■ EXERCISE DETAILS ■
Pull out every line below holding the word "Calle".

[Stored data]
==*==

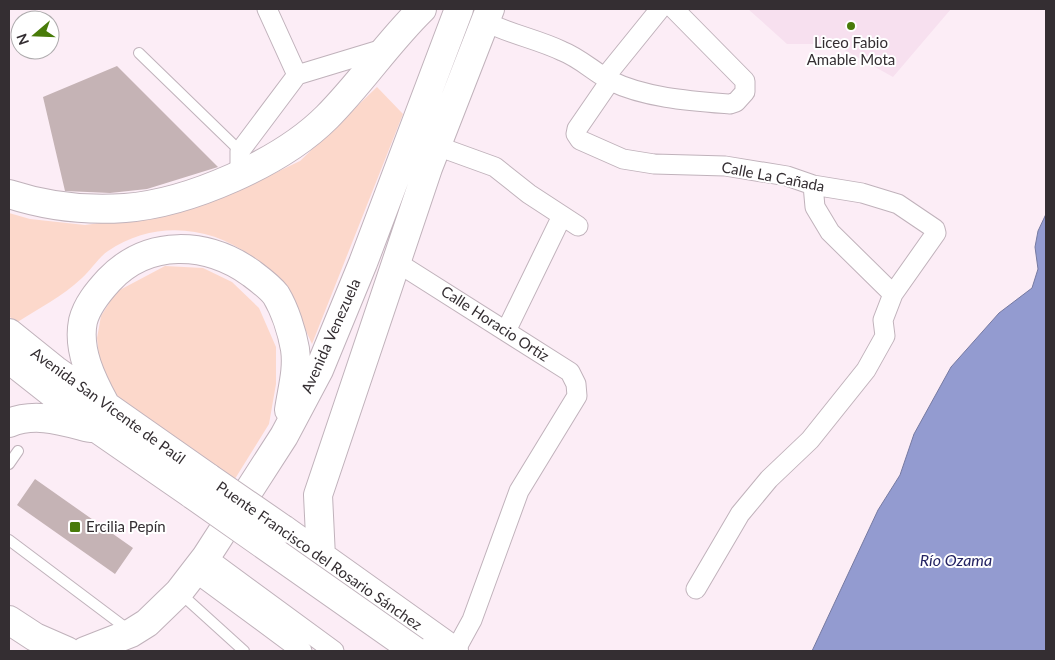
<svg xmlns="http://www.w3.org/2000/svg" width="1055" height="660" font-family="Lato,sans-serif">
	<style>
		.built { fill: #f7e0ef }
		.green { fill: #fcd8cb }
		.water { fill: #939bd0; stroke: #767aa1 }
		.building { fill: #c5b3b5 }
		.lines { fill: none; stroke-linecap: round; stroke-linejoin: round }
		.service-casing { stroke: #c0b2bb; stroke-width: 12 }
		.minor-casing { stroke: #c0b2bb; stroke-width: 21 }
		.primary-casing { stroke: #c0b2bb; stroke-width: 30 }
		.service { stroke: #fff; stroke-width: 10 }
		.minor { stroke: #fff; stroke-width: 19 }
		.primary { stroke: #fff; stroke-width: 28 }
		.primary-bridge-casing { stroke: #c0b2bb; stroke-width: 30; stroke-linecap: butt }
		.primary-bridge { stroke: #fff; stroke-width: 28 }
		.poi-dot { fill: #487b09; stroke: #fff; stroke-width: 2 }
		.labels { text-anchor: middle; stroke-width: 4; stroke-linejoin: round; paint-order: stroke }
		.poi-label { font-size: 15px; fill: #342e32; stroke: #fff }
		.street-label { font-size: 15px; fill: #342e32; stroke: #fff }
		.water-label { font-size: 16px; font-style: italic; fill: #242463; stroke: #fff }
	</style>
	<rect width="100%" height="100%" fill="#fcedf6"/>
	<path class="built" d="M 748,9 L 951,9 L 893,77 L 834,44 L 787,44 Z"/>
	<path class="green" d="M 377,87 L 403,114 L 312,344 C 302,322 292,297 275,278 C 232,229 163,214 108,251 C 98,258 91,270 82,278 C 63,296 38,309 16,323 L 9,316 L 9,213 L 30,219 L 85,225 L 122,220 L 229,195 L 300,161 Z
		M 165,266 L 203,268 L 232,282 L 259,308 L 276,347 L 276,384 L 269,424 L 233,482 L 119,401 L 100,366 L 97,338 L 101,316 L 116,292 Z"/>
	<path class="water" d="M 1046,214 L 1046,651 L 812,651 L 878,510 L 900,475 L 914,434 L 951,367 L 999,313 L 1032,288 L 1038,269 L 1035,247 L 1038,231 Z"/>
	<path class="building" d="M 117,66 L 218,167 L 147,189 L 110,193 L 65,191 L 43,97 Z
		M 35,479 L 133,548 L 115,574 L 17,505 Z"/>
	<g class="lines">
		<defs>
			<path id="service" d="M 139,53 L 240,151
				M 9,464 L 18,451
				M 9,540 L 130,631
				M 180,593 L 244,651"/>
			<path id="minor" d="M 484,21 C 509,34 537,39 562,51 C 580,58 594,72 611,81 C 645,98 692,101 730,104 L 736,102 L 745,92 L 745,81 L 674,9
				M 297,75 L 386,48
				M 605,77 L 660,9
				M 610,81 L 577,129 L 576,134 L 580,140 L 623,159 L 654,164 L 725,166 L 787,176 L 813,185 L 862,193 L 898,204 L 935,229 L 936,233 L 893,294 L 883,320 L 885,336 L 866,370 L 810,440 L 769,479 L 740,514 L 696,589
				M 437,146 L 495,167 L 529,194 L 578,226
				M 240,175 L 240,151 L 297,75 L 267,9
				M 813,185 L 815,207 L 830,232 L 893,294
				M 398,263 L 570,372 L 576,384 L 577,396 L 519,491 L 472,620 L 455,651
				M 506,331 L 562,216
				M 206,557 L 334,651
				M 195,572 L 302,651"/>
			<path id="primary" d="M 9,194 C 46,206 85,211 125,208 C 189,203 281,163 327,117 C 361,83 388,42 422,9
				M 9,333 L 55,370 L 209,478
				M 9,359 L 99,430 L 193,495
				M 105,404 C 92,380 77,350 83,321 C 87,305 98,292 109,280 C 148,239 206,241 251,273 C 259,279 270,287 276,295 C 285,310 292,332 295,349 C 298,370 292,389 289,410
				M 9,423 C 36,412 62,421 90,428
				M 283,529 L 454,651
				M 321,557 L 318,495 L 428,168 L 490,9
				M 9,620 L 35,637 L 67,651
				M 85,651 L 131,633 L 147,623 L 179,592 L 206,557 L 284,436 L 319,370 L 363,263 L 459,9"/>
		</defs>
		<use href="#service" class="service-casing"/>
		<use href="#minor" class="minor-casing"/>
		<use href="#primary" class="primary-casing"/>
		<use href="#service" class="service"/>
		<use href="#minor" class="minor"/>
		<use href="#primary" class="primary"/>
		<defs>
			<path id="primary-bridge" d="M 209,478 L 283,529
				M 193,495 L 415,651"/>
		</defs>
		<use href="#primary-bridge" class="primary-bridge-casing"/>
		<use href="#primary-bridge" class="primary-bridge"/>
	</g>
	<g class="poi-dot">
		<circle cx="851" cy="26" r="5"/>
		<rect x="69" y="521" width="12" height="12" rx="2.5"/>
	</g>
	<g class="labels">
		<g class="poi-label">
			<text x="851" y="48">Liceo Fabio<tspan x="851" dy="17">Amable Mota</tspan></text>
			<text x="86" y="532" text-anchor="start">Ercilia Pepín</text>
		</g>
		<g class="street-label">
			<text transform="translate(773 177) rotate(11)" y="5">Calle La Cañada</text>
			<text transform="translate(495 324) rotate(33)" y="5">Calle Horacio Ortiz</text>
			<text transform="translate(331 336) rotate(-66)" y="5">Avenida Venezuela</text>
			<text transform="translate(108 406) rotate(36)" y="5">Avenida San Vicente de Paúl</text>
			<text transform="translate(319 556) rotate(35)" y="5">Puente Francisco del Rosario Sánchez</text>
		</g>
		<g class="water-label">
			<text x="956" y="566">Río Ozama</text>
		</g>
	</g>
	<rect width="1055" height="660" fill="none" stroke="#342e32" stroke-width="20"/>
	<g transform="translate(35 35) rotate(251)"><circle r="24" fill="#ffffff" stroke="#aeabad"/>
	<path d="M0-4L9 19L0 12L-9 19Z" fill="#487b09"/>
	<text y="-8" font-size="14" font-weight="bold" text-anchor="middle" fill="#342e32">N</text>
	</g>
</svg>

==*==

■ SOLVED PROBLEM ■
			<text transform="translate(773 177) rotate(11)" y="5">Calle La Cañada</text>
			<text transform="translate(495 324) rotate(33)" y="5">Calle Horacio Ortiz</text>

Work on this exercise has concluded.